Hermione’s eyes remained steady, although they became a trifle glassy in expression.
“Thank you,” she said gently, “and may I ask when you came to this conclusion about my case?”
“I think I thought so, more or less, the first time I saw you,” said Dr. Raymond reflectively.
Hermione lowered her eyes. They became fixed upon Dr. Raymond’s hat.
“How very curious,” she said, “that you did not let me know what you thought on that first occasion. Let me see, I think this must be your twelfth visit?
“It will be perhaps unnecessary for you to call again as I understand that my case is in my own hands—and has always been so.”
Dr. Raymond never knew how he got out of the Princess Girla’s room. He felt profoundly uncomfortable and he was conscious that he looked a fool.
Hermione said nothing further to him, but she watched him step on his hat, and nearly overturn his chair. He carried away the impression that Hermione thought he had deliberately made a case out of her for money.
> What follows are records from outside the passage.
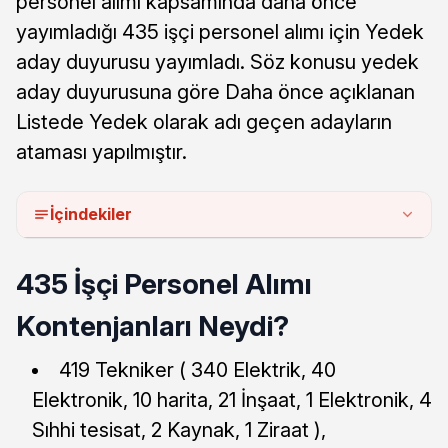
personel alımı kapsamında daha önce
yayımladığı 435 işçi personel alımı için Yedek
aday duyurusu yayımladı. Söz konusu yedek
aday duyurusuna göre Daha önce açıklanan
Listede Yedek olarak adı geçen adayların
ataması yapılmıştır.
İçindekiler
435 İşçi Personel Alımı
Kontenjanları Neydi?
419 Tekniker ( 340 Elektrik, 40
Elektronik, 10 harita, 21 İnşaat, 1 Elektronik, 4
Sıhhi tesisat, 2 Kaynak, 1 Ziraat ),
Hermione’s quiet eyes could say a great deal, and Dr. Raymond forgot that he had told the Princess Girla that she was guilty of egoism in the shock of being considered not only an inefficient, but a dishonest practitioner.
Hermione saw with satisfaction the impression that she had produced. She did not even smile at Dr. Raymond’s undignified exit. She was not easily amused, but she enjoyed it. Dr. Raymond had told her what she felt it necessary to know, and she had made him suffer for the inconvenience of truth.
Somebody has always to suffer in the cause of truth, and it is usually the person who attaches the greater importance to it.